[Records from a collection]
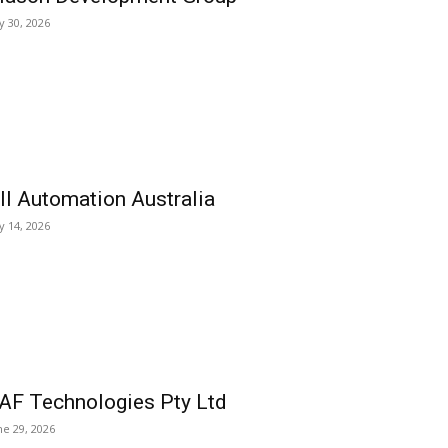
ly 30, 2026
ll Automation Australia
ly 14, 2026
AF Technologies Pty Ltd
ne 29, 2026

*Task goal*:
Arrange every line of text in the data above as a Markdown table with the columns Row and Line. Number the rows in order, skip blank lines, and leave the pictures out.

*Answer space*:
| Row | Line |
|---|---|
| 1 | ly 30, 2026 |
| 2 | ll Automation Australia |
| 3 | ly 14, 2026 |
| 4 | AF Technologies Pty Ltd |
| 5 | ne 29, 2026 |